EXERCISE REQUIREMENTS:
Return, word for word, every entry in the listing below, but not its images.
(MATERIALS PROVIDED Opens)
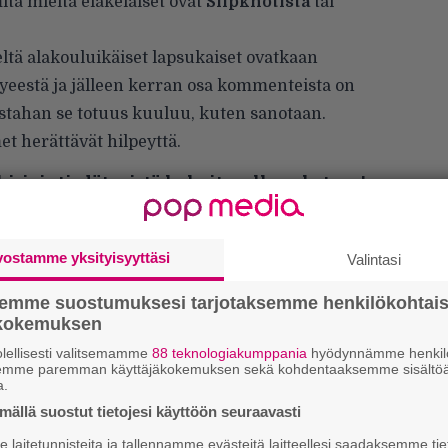
itä mieltä
eläkeläiset ovat
Slipknotista
tai
eltä alakouluikäiset lapsukaiset ovatkaan
yeestä ja jälleen kerran osa kommenteista on
ustahan se totuus kuuluu, kuten sanotaan.
t herättävät hilpeyttä.
kirje ja tiedät mistä kahvitauolla puhutaan!
et ja puheenaiheet suoraan sähköpostiin
vostamme yksityisyyttäsi
Valintasi
semme suostumuksesi tarjotaksemme henkilökohtai
ökokemuksen
lellisesti valitsemamme
88 teknologiakumppania
hyödynnämme henkilö
semme paremman käyttäjäkokemuksen sekä kohdentaaksemme sisältöä
a.
k
ällä suostut tietojesi käyttöön seuraavasti
m
laitetunnisteita ja tallennamme evästeitä laitteellesi saadaksemme tie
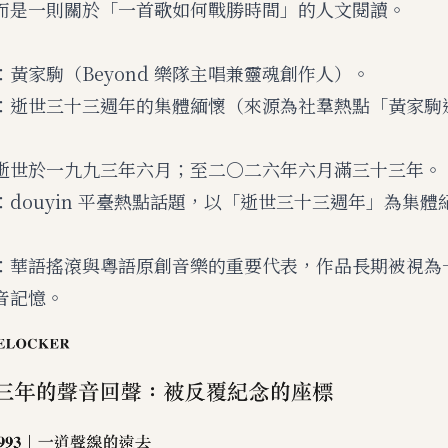
而是一則關於「一首歌如何戰勝時間」的人文閱讀。
：黃家駒（Beyond 樂隊主唱兼靈魂創作人）。
：逝世三十三週年的集體緬懷（來源為社羣熱點「黃家駒逝
逝世於一九九三年六月；至二〇二六年六月滿三十三年。
：douyin 平臺熱點話題，以「逝世三十三週年」為集體
：華語搖滾與粵語原創音樂的重要代表，作品長期被視為
音記憶。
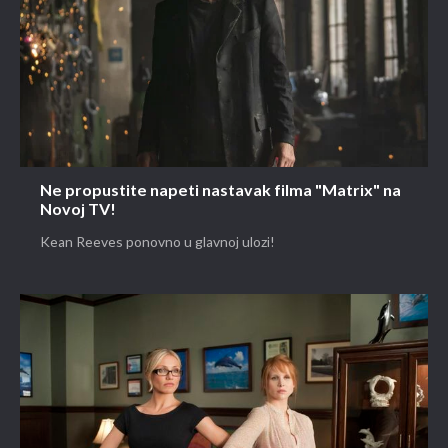
Ne propustite napeti nastavak filma "Matrix" na
Novoj TV!
Kean Reeves ponovno u glavnoj ulozi!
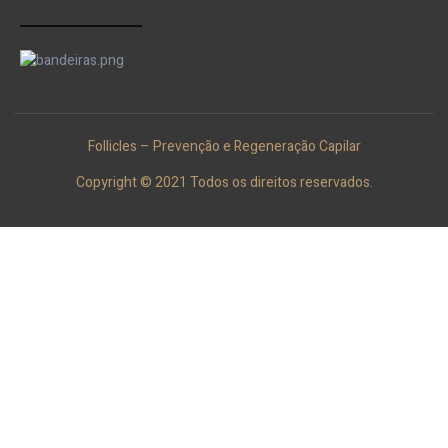
Follicles – Prevenção e Regeneração Capilar
Copyright © 2021 Todos os direitos reservados.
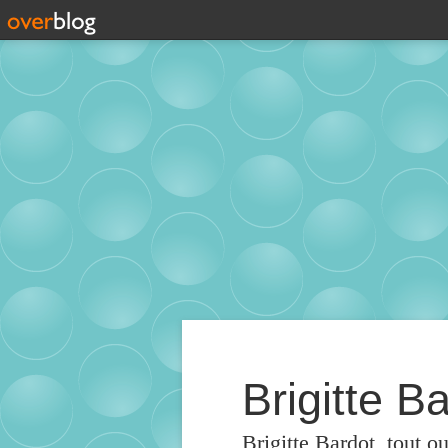
Brigitte Ba
Brigitte Bardot, tout o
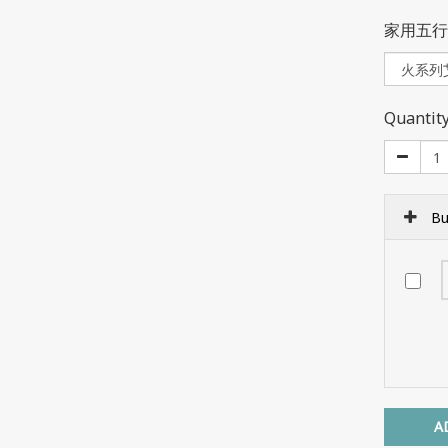
家用五行
Quantit
Bu
A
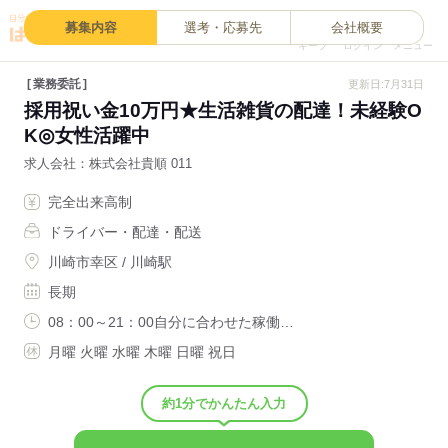
0
募集内容
選考・応募先
会社概要
キープ
ログイン
メニュー
業務委託
更新日:7月31日
採用祝い金10万円★生活雑貨の配達！未経験O
K◎女性活躍中
求人会社
株式会社貴順 011
完全出来高制
ドライバー・配達・配送
川崎市幸区 / 川崎駅
長期
08：00～21：00自分に合わせた稼働…
月曜 火曜 水曜 木曜 日曜 祝日
約1分でかんたん入力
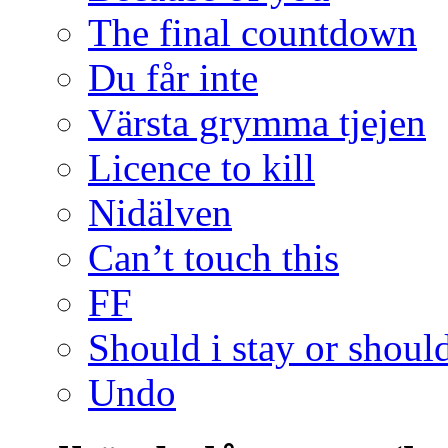
The final countdown
Du får inte
Värsta grymma tjejen
Licence to kill
Nidälven
Can’t touch this
FF
Should i stay or should
Undo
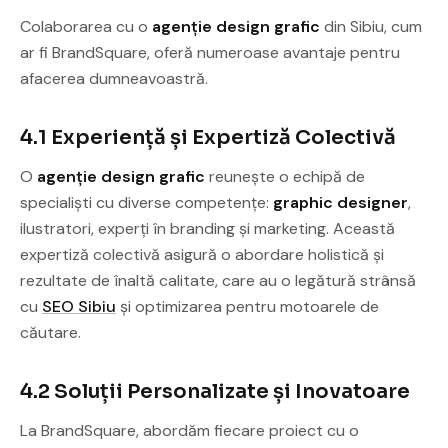
Colaborarea cu o
agenție design grafic
din Sibiu, cum
ar fi BrandSquare, oferă numeroase avantaje pentru
afacerea dumneavoastră.
4.1 Experiență și Expertiză Colectivă
O
agenție design grafic
reunește o echipă de
specialiști cu diverse competențe:
graphic designer
,
ilustratori, experți în branding și marketing. Această
expertiză colectivă asigură o abordare holistică și
rezultate de înaltă calitate, care au o legătură strânsă
cu
SEO Sibiu
și optimizarea pentru motoarele de
căutare.
4.2 Soluții Personalizate și Inovatoare
La BrandSquare, abordăm fiecare proiect cu o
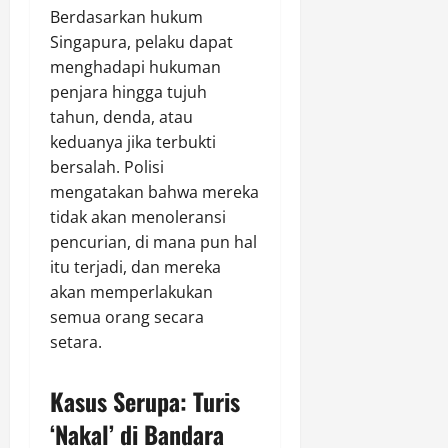
Berdasarkan hukum
Singapura, pelaku dapat
menghadapi hukuman
penjara hingga tujuh
tahun, denda, atau
keduanya jika terbukti
bersalah. Polisi
mengatakan bahwa mereka
tidak akan menoleransi
pencurian, di mana pun hal
itu terjadi, dan mereka
akan memperlakukan
semua orang secara
setara.
Kasus Serupa: Turis
‘Nakal’ di Bandara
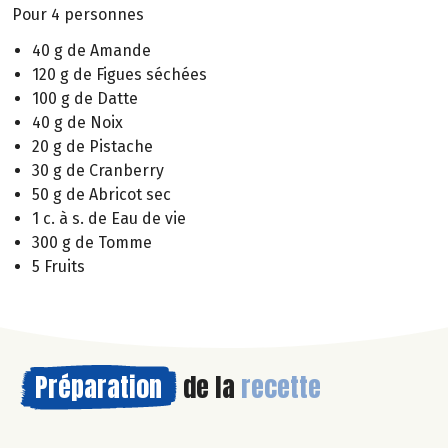
Pour 4 personnes
40 g de Amande
120 g de Figues séchées
100 g de Datte
40 g de Noix
20 g de Pistache
30 g de Cranberry
50 g de Abricot sec
1 c. à s. de Eau de vie
300 g de Tomme
5 Fruits
Préparation
de la
recette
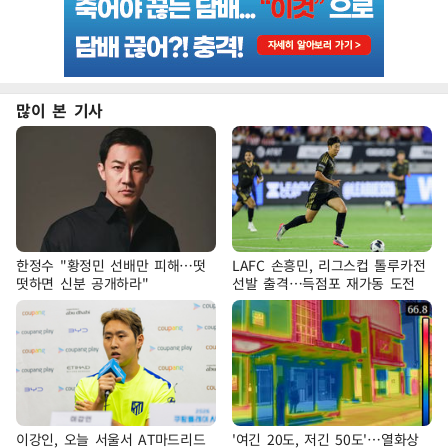
많이 본 기사
한정수 "황정민 선배만 피해…떳
LAFC 손흥민, 리그스컵 톨루카전
떳하면 신분 공개하라"
선발 출격…득점포 재가동 도전
이강인, 오늘 서울서 AT마드리드
'여긴 20도, 저긴 50도'…열화상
(MATERIALS PROVIDED Closes)
EXERCISE SOLUTION:
itä mieltä
eläkeläiset ovat
Slipknotista
tai
eltä alakouluikäiset lapsukaiset ovatkaan
yeestä ja jälleen kerran osa kommenteista on
ustahan se totuus kuuluu, kuten sanotaan.
t herättävät hilpeyttä.
kirje ja tiedät mistä kahvitauolla puhutaan!
et ja puheenaiheet suoraan sähköpostiin
vostamme yksityisyyttäsi
Valintasi
semme suostumuksesi tarjotaksemme henkilökohtai
ökokemuksen
lellisesti valitsemamme
88 teknologiakumppania
hyödynnämme henkilö
semme paremman käyttäjäkokemuksen sekä kohdentaaksemme sisältöä
a.
k
ällä suostut tietojesi käyttöön seuraavasti
m
laitetunnisteita ja tallennamme evästeitä laitteellesi saadaksemme tie
而是一則關於「一首歌如何戰勝時間」的人文閱讀。
：黃家駒（Beyond 樂隊主唱兼靈魂創作人）。
：逝世三十三週年的集體緬懷（來源為社羣熱點「黃家駒逝
逝世於一九九三年六月；至二〇二六年六月滿三十三年。
：douyin 平臺熱點話題，以「逝世三十三週年」為集體
：華語搖滾與粵語原創音樂的重要代表，作品長期被視為
音記憶。
Ne propustite napeti nastavak filma "Matrix" na
Novoj TV!
Kean Reeves ponovno u glavnoj ulozi!
Follicles – Prevenção e Regeneração Capilar
Copyright © 2021 Todos os direitos reservados.
Brigitte Ba
Brigitte Bardot, tout o
家用五行
Quantit
Bu
A
0
募集内容
選考・応募先
会社概要
キープ
ログイン
メニュー
業務委託
更新日:7月31日
採用祝い金10万円★生活雑貨の配達！未経験O
K◎女性活躍中
求人会社
株式会社貴順 011
完全出来高制
ドライバー・配達・配送
川崎市幸区 / 川崎駅
長期
08：00～21：00自分に合わせた稼働…
月曜 火曜 水曜 木曜 日曜 祝日
約1分でかんたん入力
The final countdown
Du får inte
Värsta grymma tjejen
Licence to kill
Nidälven
Can’t touch this
FF
Should i stay or should
Undo
Colaborarea cu o
agenție design grafic
din Sibiu, cum
ar fi BrandSquare, oferă numeroase avantaje pentru
afacerea dumneavoastră.
4.1 Experiență și Expertiză Colectivă
O
agenție design grafic
reunește o echipă de
specialiști cu diverse competențe:
graphic designer
,
ilustratori, experți în branding și marketing. Această
expertiză colectivă asigură o abordare holistică și
rezultate de înaltă calitate, care au o legătură strânsă
cu
SEO Sibiu
și optimizarea pentru motoarele de
căutare.
4.2 Soluții Personalizate și Inovatoare
La BrandSquare, abordăm fiecare proiect cu o
Berdasarkan hukum
Singapura, pelaku dapat
menghadapi hukuman
penjara hingga tujuh
tahun, denda, atau
keduanya jika terbukti
bersalah. Polisi
mengatakan bahwa mereka
tidak akan menoleransi
pencurian, di mana pun hal
itu terjadi, dan mereka
akan memperlakukan
semua orang secara
setara.
Kasus Serupa: Turis
‘Nakal’ di Bandara
Pour 4 personnes
40 g de Amande
120 g de Figues séchées
100 g de Datte
40 g de Noix
20 g de Pistache
30 g de Cranberry
50 g de Abricot sec
1 c. à s. de Eau de vie
300 g de Tomme
5 Fruits
Préparation
de la
recette
많이 본 기사
한정수 "황정민 선배만 피해…떳
LAFC 손흥민, 리그스컵 톨루카전
떳하면 신분 공개하라"
선발 출격…득점포 재가동 도전
이강인, 오늘 서울서 AT마드리드
'여긴 20도, 저긴 50도'…열화상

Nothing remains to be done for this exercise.